Created on 07-26-2021 05:54 AM - edited 07-26-2021 06:32 AM
set hive.exec.dynamic.partition=true;
set hive.exec.dynamic.partition.mode=nostrict;
dataset.write.mode("overwrite").InsertInto("table") with dynamic partitions
Tried in spark program and also in SPARK3-SHELL
ERROR Hive: Exception when loading partition with parameters partPath=hdfs://nameservice/user/hive/warehouse/tmp.db/id_name2/.hive-staging_hive_2020-08-05_14-38-00_715_3629476922121193803-1/-ext-10000/dt=2001, table=id_name2, partSpec={dt=2001}, loadFileType=REPLACE_ALL, listBucketingLevel=0, isAcid=false, resetStatistics=false org.apache.hadoop.hive.ql.metadata.HiveException: Directory hdfs://nameservice/user/hive/warehouse/tmp.db/id_name2/dt=2001 could not be cleaned up. at org.apache.hadoop.hive.ql.metadata.Hive.deleteOldPathForReplace(Hive.java:4666) at org.apache.hadoop.hive.ql.metadata.Hive.replaceFiles(Hive.java:4597) at org.apache.hadoop.hive.ql.metadata.Hive.loadPartition(Hive.java:2132) at org.apache.hadoop.hive.ql.metadata.Hive$5.call(Hive.java:2588) at org.apache.hadoop.hive.ql.metadata.Hive$5.call(Hive.java:2579) at java.util.concurrent.FutureTask.run(FutureTask.java:266) at java.util.concurrent.ThreadPoolExecutor.runWorker(ThreadPoolExecutor.java:1149) at java.util.concurrent.ThreadPoolExecutor$Worker.run(ThreadPoolExecutor.java:624) at java.lang.Thread.run(Thread.java:748) Caused by: java.io.FileNotFoundException: File hdfs://nameservice/user/hive/warehouse/tmp.db/id_name2/dt=2001 does not exist. at org.apache.hadoop.hdfs.DistributedFileSystem.listStatusInternal(DistributedFileSystem.java:1053) at org.apache.hadoop.hdfs.DistributedFileSystem.access$1000(DistributedFileSystem.java:131) at org.apache.hadoop.hdfs.DistributedFileSystem$24.doCall(DistributedFileSystem.java:1113) at org.apache.hadoop.hdfs.DistributedFileSystem$24.doCall(DistributedFileSystem.java:1110) at org.apache.hadoop.fs.FileSystemLinkResolver.resolve(FileSystemLinkResolver.java:81) at org.apache.hadoop.hdfs.DistributedFileSystem.listStatus(DistributedFileSystem.java:1120) at org.apache.hadoop.fs.FileSystem.listStatus(FileSystem.java:1868) at org.apache.hadoop.fs.FileSystem.listStatus(FileSystem.java:1910) at org.apache.hadoop.hive.ql.metadata.Hive.cleanUpOneDirectoryForReplace(Hive.java:4681) at org.apache.hadoop.hive.ql.metadata.Hive.deleteOldPathForReplace(Hive.java:4661) ... 8 more Error in query: org.apache.hadoop.hive.ql.metadata.HiveException: Exception when loading 1 in table id_name2 with loadPath=hdfs://nameservice/user/hive/warehouse/tmp.db/id_name2/.hive-staging_hive_2020-08-05_14-38-00_715_3629476922121193803-1/-ext-10000;
Created 07-26-2021 07:31 AM
Hi @DURAISAM
You are not able to execute "Insert Into" command only or not able to perform other actions as well, say "Delete", etc.

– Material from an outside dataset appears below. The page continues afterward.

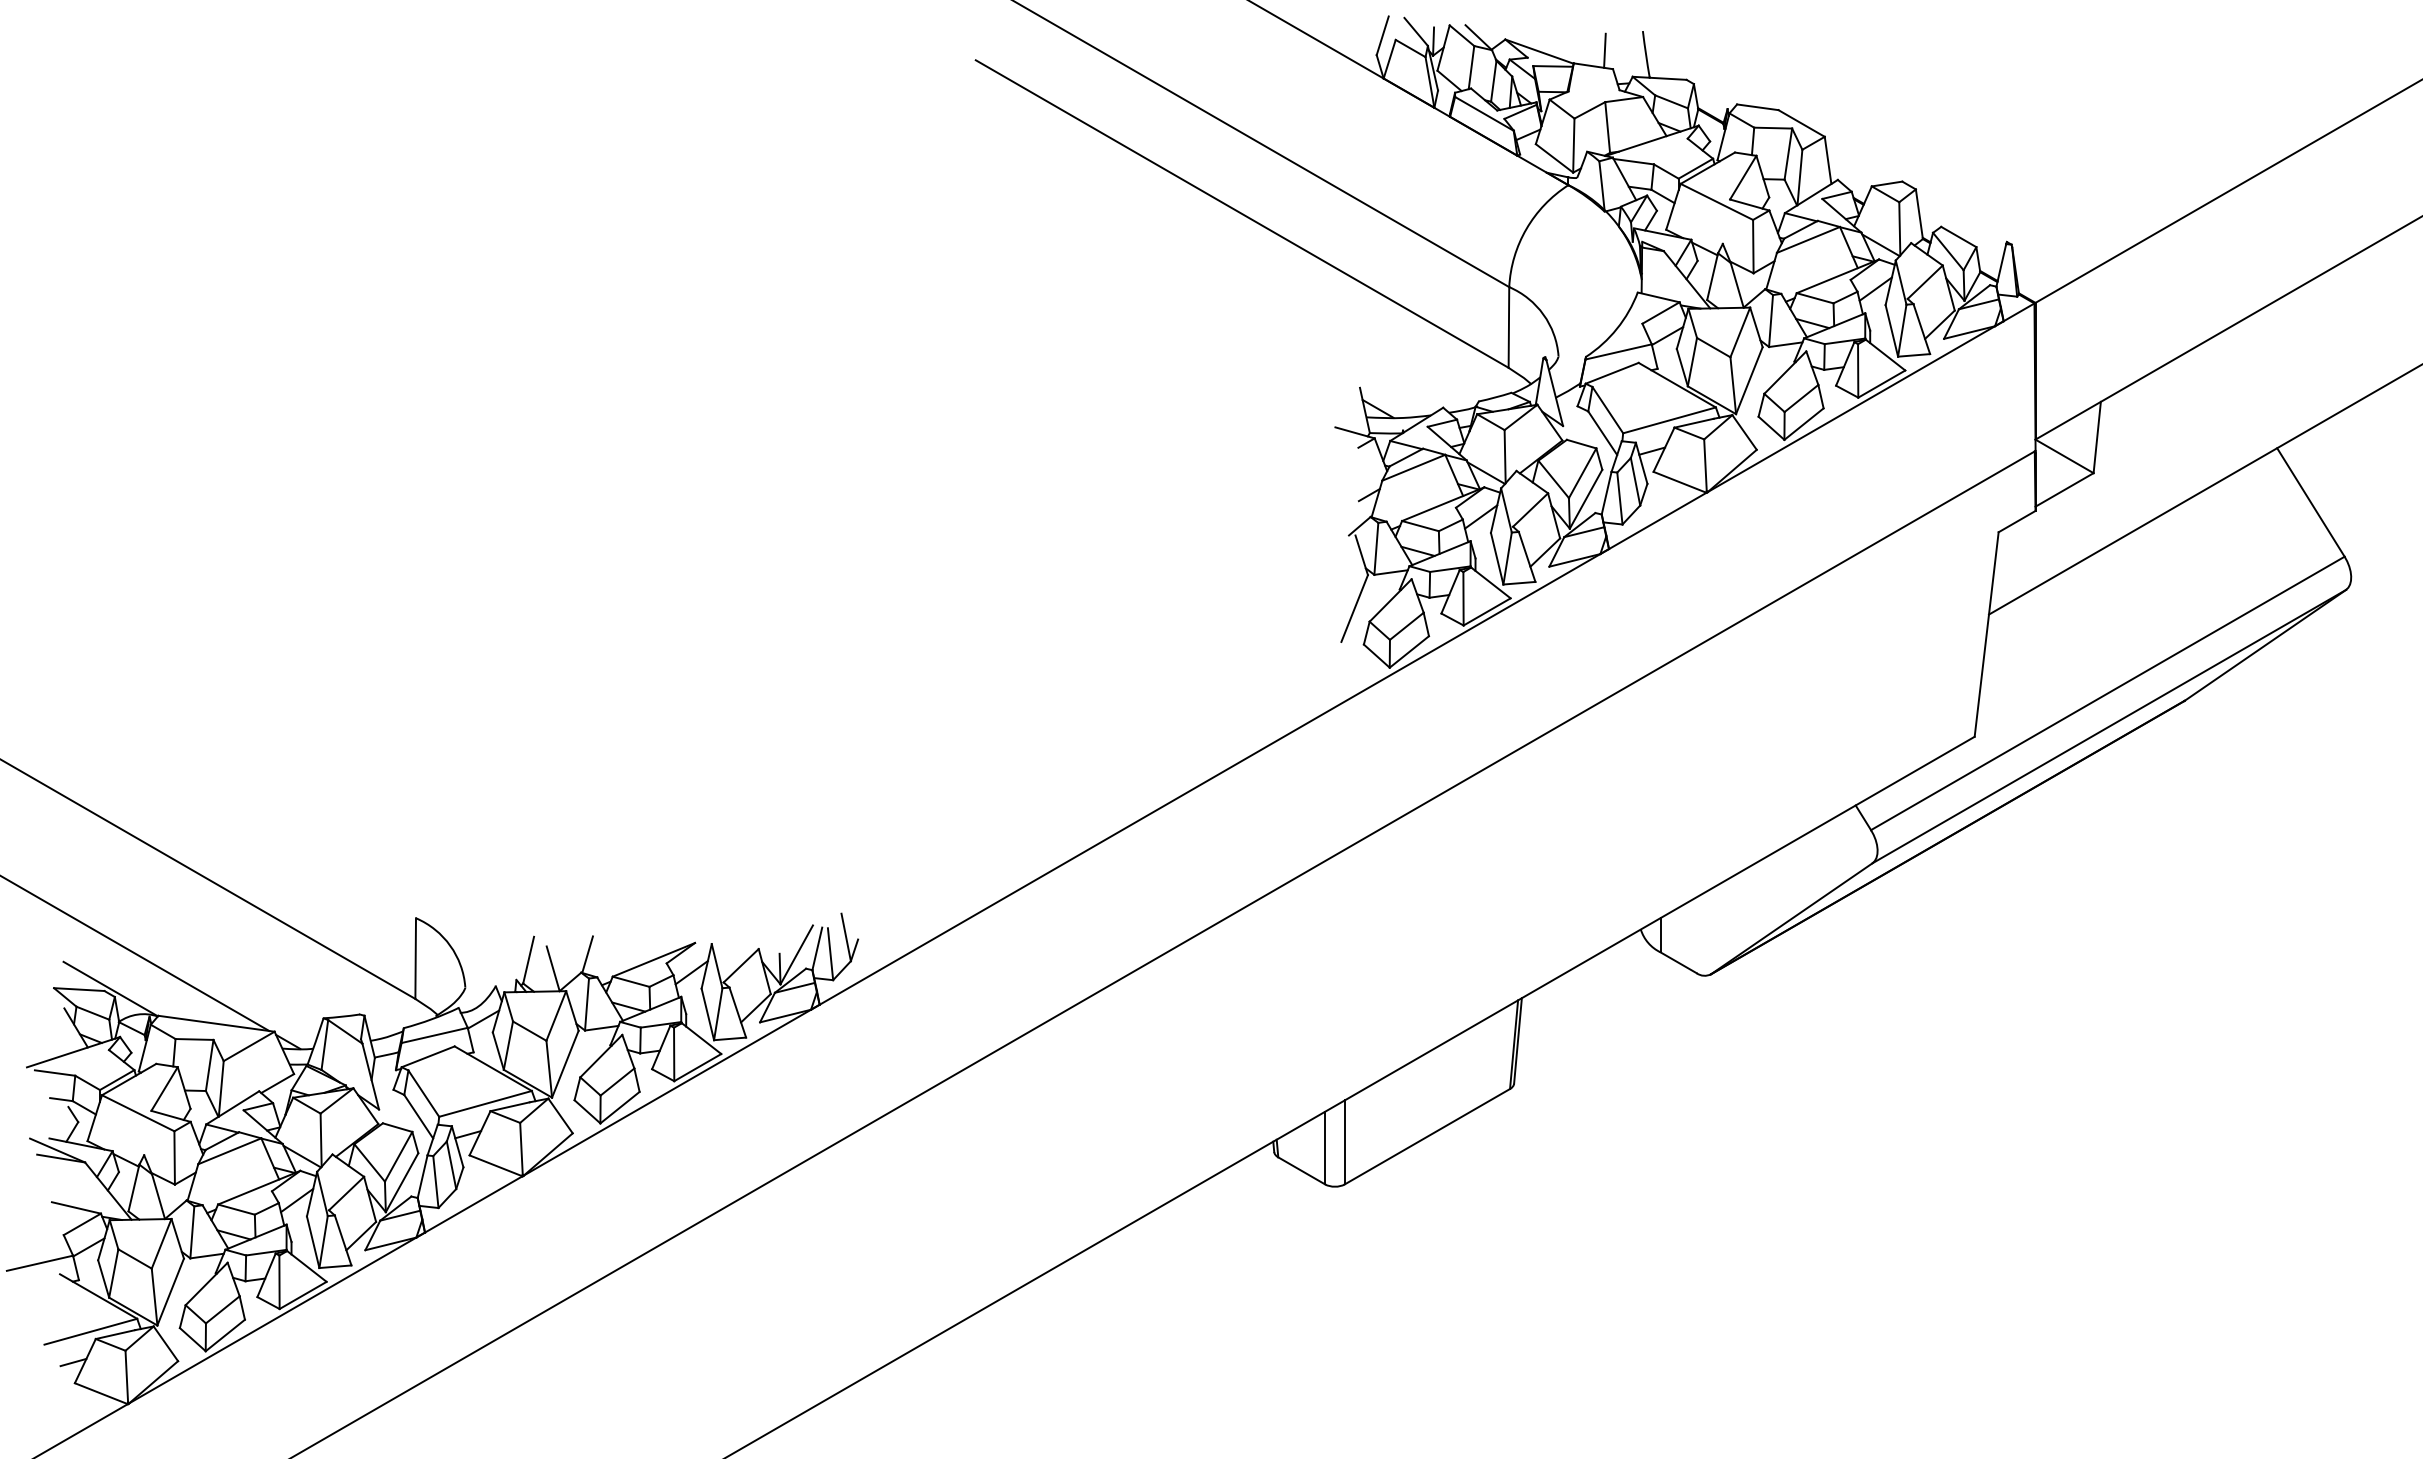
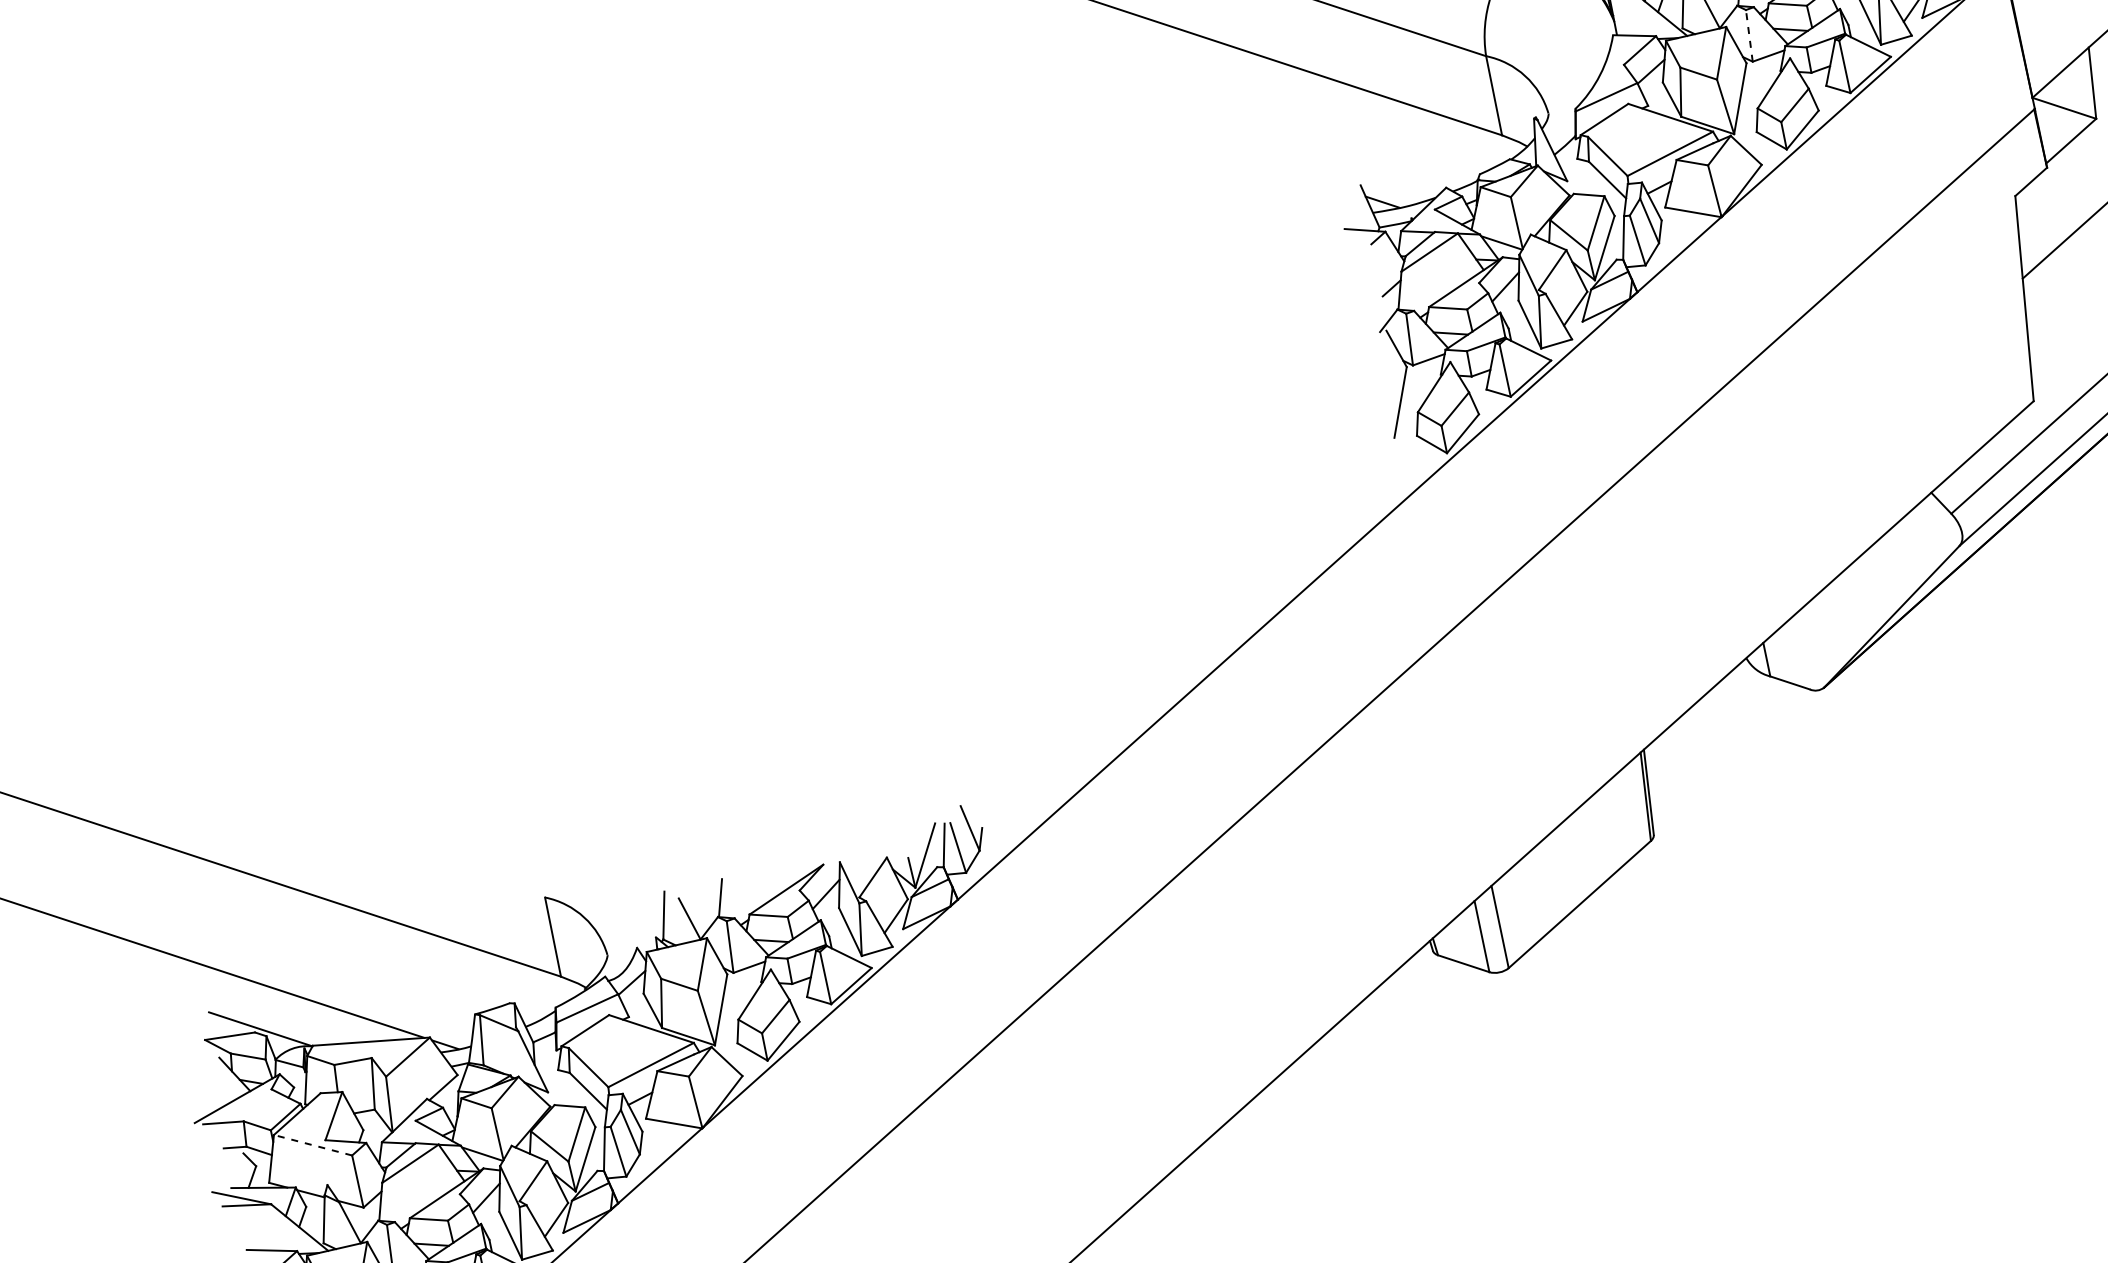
line: (1771, 320) -> (1749, 35), solid -> dashed
line: (137, 1113) -> (312, 1145), solid -> dashed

Can you check if the user with which you are updating/ querying the table has required permissions on the table
Created on 07-26-2021 09:09 PM - edited 07-26-2021 09:10 PM
Hi @jAnshula ,
Tried and checked
Facing the issue in Spark 3.1.1:
dataset.write.mode("overwrite").insertInto("external_table"); this should remove existing partitions and persists new data right?
Actual: On Rerun case, Data got removed from HDFS and still partition details in table metadata so trying again to remove the data and throws FileNotFoundException.
To reproduce very quickly, please check once in spark3-shell .
Created 07-27-2021 01:45 AM
what's the Ambari/ CM version you are using, Also can you share us the HMS logs for this time range
Created 08-16-2021 06:13 AM
Hi,
I am going with workaround as of now for this issue.
Workaround: Drop partition explicit via code from metadata